WHAT IS NEEDED ▸ Starting at the top of the entries below, print each line exactly until the line with "Copyright © Accueil Champêtre en Wallonie" has been printed too.

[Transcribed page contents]
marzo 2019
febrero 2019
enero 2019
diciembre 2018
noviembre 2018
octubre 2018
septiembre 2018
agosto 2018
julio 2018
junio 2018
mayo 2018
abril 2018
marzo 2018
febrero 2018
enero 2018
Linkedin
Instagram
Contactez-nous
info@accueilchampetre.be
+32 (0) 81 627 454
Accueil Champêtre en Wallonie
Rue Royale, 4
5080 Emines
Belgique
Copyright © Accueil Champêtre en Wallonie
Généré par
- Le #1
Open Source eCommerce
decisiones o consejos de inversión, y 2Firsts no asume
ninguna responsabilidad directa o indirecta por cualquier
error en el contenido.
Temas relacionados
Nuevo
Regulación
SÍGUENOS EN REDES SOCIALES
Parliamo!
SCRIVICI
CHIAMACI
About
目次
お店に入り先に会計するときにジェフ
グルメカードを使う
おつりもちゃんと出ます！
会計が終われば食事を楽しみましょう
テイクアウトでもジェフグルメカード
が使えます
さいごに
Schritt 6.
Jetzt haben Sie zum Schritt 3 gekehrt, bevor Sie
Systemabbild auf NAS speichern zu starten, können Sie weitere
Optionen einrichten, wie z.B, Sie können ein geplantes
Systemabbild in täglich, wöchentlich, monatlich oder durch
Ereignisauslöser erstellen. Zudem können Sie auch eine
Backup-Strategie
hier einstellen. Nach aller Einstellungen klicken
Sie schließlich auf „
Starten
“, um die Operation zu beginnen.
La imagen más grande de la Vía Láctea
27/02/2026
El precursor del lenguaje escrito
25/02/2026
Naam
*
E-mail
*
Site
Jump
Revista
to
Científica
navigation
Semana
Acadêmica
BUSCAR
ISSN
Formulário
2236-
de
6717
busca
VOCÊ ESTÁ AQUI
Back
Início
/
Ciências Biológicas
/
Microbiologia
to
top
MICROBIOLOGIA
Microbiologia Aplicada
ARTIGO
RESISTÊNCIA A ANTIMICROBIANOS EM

ANSWER BOX ▸
marzo 2019
febrero 2019
enero 2019
diciembre 2018
noviembre 2018
octubre 2018
septiembre 2018
agosto 2018
julio 2018
junio 2018
mayo 2018
abril 2018
marzo 2018
febrero 2018
enero 2018
Linkedin
Instagram
Contactez-nous
info@accueilchampetre.be
+32 (0) 81 627 454
Accueil Champêtre en Wallonie
Rue Royale, 4
5080 Emines
Belgique
Copyright © Accueil Champêtre en Wallonie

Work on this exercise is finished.